Une tendance qu’Arthur Dode a vu arriver il y a « 2-3 ans ». Propriétaire du Panobar , à 2 600 m d’altitude aux 2-Alpes, il parle même de « fléau » : « Maintenant, sur les tables, c’est une bière, une fiole ». De quoi l’agacer, lui qui « met des choses en place » pour réduire les risques. La suppression des alcools forts, donc, le raccompagnement des clients ivres jusqu’aux télécabines ou encore le déploiement d’agents de sécurité, selon la clientèle attendue. Et quand la fréquentation dépasse les prévisions ? « Ça m’est déjà arrivé de couper la musique à 15 h car on était débordé et on ne voulait pas que la fête aille plus loin. C’est un manque à gagner mais je préfère ça que risquer le pire », justifie le gérant.

Arthur Dode le reconnaît, « le sujet est sensible, car notre business model est fragile : il repose sur la fête, donc l’alcool ». Il a identifié des axes d’amélioration pour ses équipes, comme la détection des comportements dangereux ou une meilleure maîtrise de l’anglais. « Mais le risque zéro, je ne le maîtrise pas, conclut-il. Tous les soirs en fermant, mon stress premier n’est pas mon chiffre du jour mais que quelqu’un soit passé à travers les mailles du filet et qu’il percute un gamin. Mes enfants aussi skient ici, je n’ai pas envie que ça arrive ».

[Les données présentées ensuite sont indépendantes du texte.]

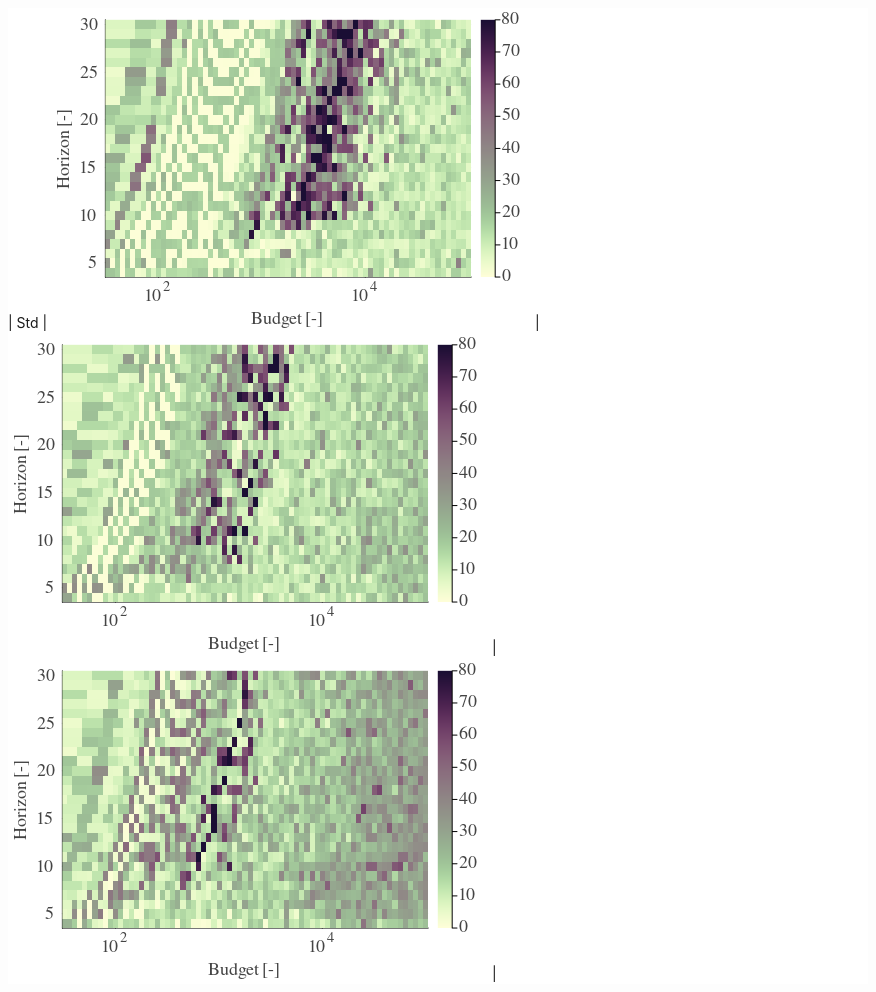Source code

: | Std | ![](fig/sp_K/std_g_0.5_cp_2.png) | ![](fig/sp_K/std_g_0.55_cp_2.png) | ![](fig/sp_K/std_g_0.6_cp_2.png) | 
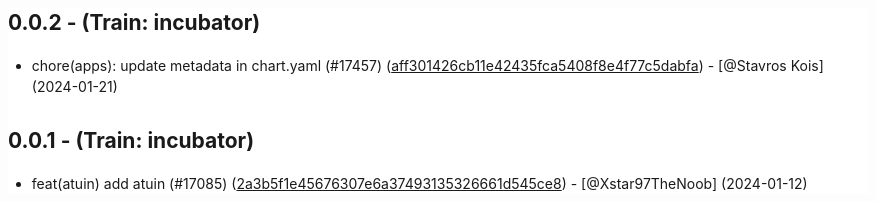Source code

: ## 0.0.2 - (Train: incubator)

- chore(apps): update metadata in chart.yaml (#17457) ([aff301426cb11e42435fca5408f8e4f77c5dabfa](https://github.com/truecharts/charts/commit/aff301426cb11e42435fca5408f8e4f77c5dabfa)) - [@Stavros Kois] (2024-01-21)

## 0.0.1 - (Train: incubator)

- feat(atuin) add atuin (#17085) ([2a3b5f1e45676307e6a37493135326661d545ce8](https://github.com/truecharts/charts/commit/2a3b5f1e45676307e6a37493135326661d545ce8)) - [@Xstar97TheNoob] (2024-01-12)
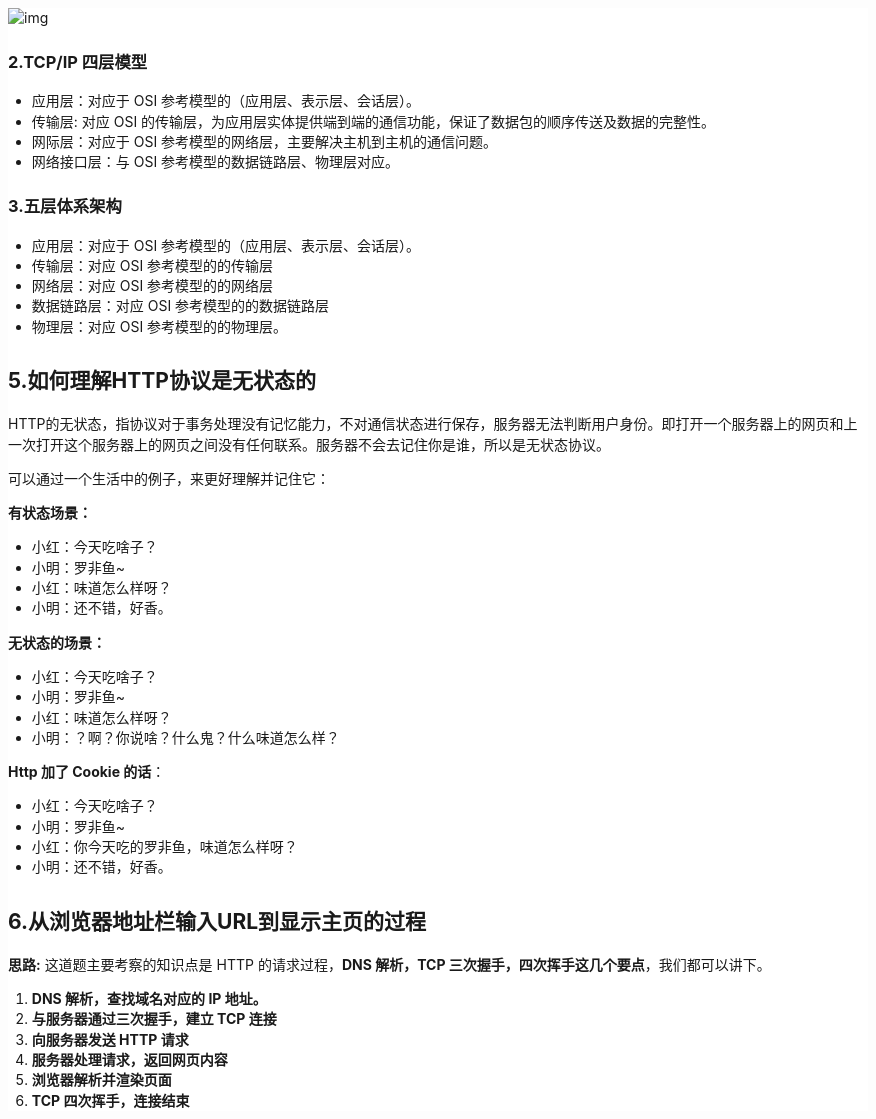 ![img](E:/Typora%20picture/1635822448133-aadaef56-166b-4415-98d7-f574b90ad228-172103007858616.png)

### 2.TCP/IP 四层模型

- 应用层：对应于 OSI 参考模型的（应用层、表示层、会话层）。
- 传输层: 对应 OSI 的传输层，为应用层实体提供端到端的通信功能，保证了数据包的顺序传送及数据的完整性。
- 网际层：对应于 OSI 参考模型的网络层，主要解决主机到主机的通信问题。
- 网络接口层：与 OSI 参考模型的数据链路层、物理层对应。

### 3.五层体系架构

- 应用层：对应于 OSI 参考模型的（应用层、表示层、会话层）。
- 传输层：对应 OSI 参考模型的的传输层
- 网络层：对应 OSI 参考模型的的网络层
- 数据链路层：对应 OSI 参考模型的的数据链路层
- 物理层：对应 OSI 参考模型的的物理层。

## 5.如何理解HTTP协议是无状态的

HTTP的无状态，指协议对于事务处理没有记忆能力，不对通信状态进行保存，服务器无法判断用户身份。即打开一个服务器上的网页和上一次打开这个服务器上的网页之间没有任何联系。服务器不会去记住你是谁，所以是无状态协议。

可以通过一个生活中的例子，来更好理解并记住它：

**有状态场景：**

- 小红：今天吃啥子？
- 小明：罗非鱼~
- 小红：味道怎么样呀？
- 小明：还不错，好香。

**无状态的场景：**

- 小红：今天吃啥子？
- 小明：罗非鱼~
- 小红：味道怎么样呀？
- 小明：？啊？你说啥？什么鬼？什么味道怎么样？

**Http 加了 Cookie 的话**：

- 小红：今天吃啥子？
- 小明：罗非鱼~
- 小红：你今天吃的罗非鱼，味道怎么样呀？
- 小明：还不错，好香。



## 6.从浏览器地址栏输入URL到显示主页的过程

**思路:** 这道题主要考察的知识点是 HTTP 的请求过程，**DNS 解析，TCP 三次握手，四次挥手这几个要点**，我们都可以讲下。

1. **DNS 解析，查找域名对应的 IP 地址。**
2. **与服务器通过三次握手，建立 TCP 连接**
3. **向服务器发送 HTTP 请求**
4. **服务器处理请求，返回网页内容**
5. **浏览器解析并渲染页面**
6. **TCP 四次挥手，连接结束**
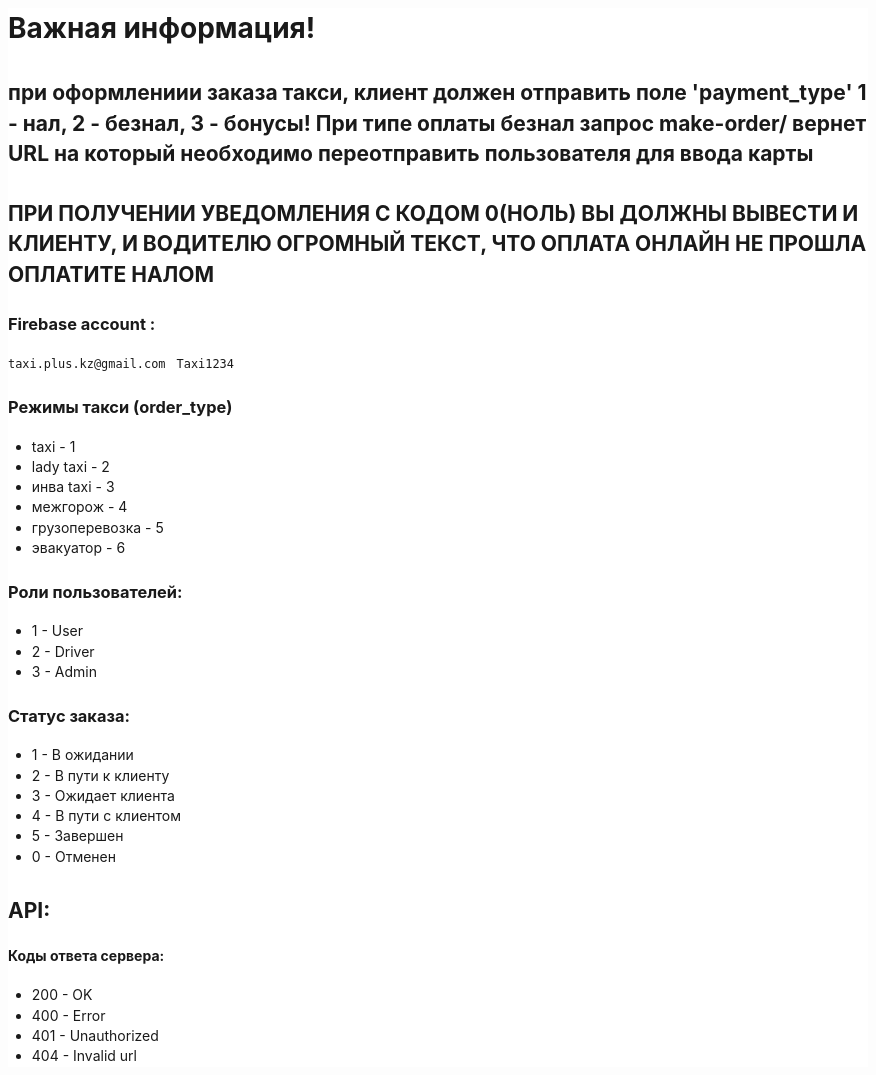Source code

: # Важная информация!

## при оформлениии заказа такси, клиент должен отправить поле 'payment_type' 1 - нал, 2 - безнал, 3 - бонусы! При типе оплаты безнал запрос make-order/ вернет URL на который необходимо переотправить пользователя для ввода карты

## ПРИ ПОЛУЧЕНИИ УВЕДОМЛЕНИЯ С КОДОМ 0(НОЛЬ) ВЫ ДОЛЖНЫ ВЫВЕСТИ И КЛИЕНТУ, И ВОДИТЕЛЮ ОГРОМНЫЙ ТЕКСТ, ЧТО ОПЛАТА ОНЛАЙН НЕ ПРОШЛА ОПЛАТИТЕ НАЛОМ


### Firebase account :
`` taxi.plus.kz@gmail.com 
``
` Taxi1234 `


### Режимы такси (order_type)

* taxi - 1
* lady taxi - 2
* инва taxi - 3
* межгорож - 4 
* грузоперевозка - 5
* эвакуатор - 6

### Роли пользователей:

* 1 - User
* 2 - Driver
* 3 - Admin 

### Статус заказа:

* 1 - В ожидании
* 2 - В пути к клиенту
* 3 - Ожидает клиента
* 4 - В пути с клиентом
* 5 - Завершен
* 0 - Отменен



## API:

#### Коды ответа сервера: 
* 200 - OK
* 400 - Error
* 401 - Unauthorized
* 404 - Invalid url
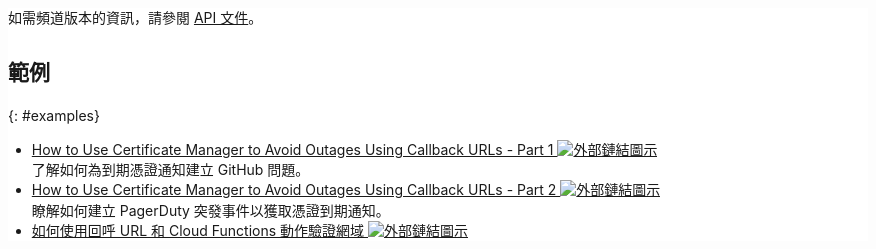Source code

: 如需頻道版本的資訊，請參閱 [API 文件](https://cloud.ibm.com/apidocs/certificate-manager#notification-channel-versions)。

## 範例
{: #examples}

* [How to Use Certificate Manager to Avoid Outages Using Callback URLs - Part 1 ![外部鏈結圖示](../../icons/launch-glyph.svg "外部鏈結圖示")](https://www.ibm.com/cloud/blog/use-certificate-manager-avoid-outages-using-callback-urls)  
   了解如何為到期憑證通知建立 GitHub 問題。
* [How to Use Certificate Manager to Avoid Outages Using Callback URLs - Part 2 ![外部鏈結圖示](../../icons/launch-glyph.svg "外部鏈結圖示")](https://www.ibm.com/cloud/blog/how-to-use-certificate-manager-to-avoid-outages-using-callback-urls-part-2)  
   瞭解如何建立 PagerDuty 突發事件以獲取憑證到期通知。
* [如何使用回呼 URL 和 Cloud Functions 動作驗證網域 ![外部鏈結圖示](../../icons/launch-glyph.svg "外部鏈結圖示")](https://www.ibm.com/cloud/blog/use-ibm-cloud-certificate-manager-to-obtain-lets-encrypt-tls-certificates-for-your-public-domains)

Le rôle discret mais présent des forces de l’ordre

« Nous patrouillons régulièrement à ski sur les domaines de l’Alpe d’Huez et des 2-Alpes pour assurer le bon ordre public, faire de la prévention, lutter contre les incivilités, l’usage de stupéfiants… », explique le chef d’escadron Étienne Estachy, commandant la compagnie de gendarmerie de La Mure, compétente en Oisans. 

La gendarmerie peut également intervenir, sur demande de la Sata, pour gérer des groupes aux comportements problématiques lors des redescentes depuis les bars d’après-ski. Dans ce cas, les gendarmes les raccompagnent et peuvent relever l’infraction d’ivresse publique et manifeste, qui réprime l’état d’ébriété (mais pas un niveau d’alcool) sur la voie publique… dont les pistes de ski font partie. Les contrevenants s’exposent à une amende maximale de 150 euros.

Une situation sous surveillance, sans drame majeur

« Des contrôles ponctuels et aléatoires sont par ailleurs réalisés au pied des remontées mécaniques, lors desquels les gendarmes peuvent faire ouvrir les sacs et se faire remettre l’alcool que certains pourraient vouloir emporter sur le haut des pistes », ajoute le chef d’escadron Estachy. Qui précise que les restaurants d’altitude qui servent de l’alcool font l’objet d’une vigilance particulière. « Certains clients abusent et redescendent ivres mais cela reste anecdotique et on n’a pas déploré d’accident grave ou de collision à cause de l’alcool ni de stupéfiants, cette saison », confirme-t-il.

À noter enfin que les maires des communes-stations concernées peuvent prendre des arrêtés interdisant la consommation d’alcool sur les pistes.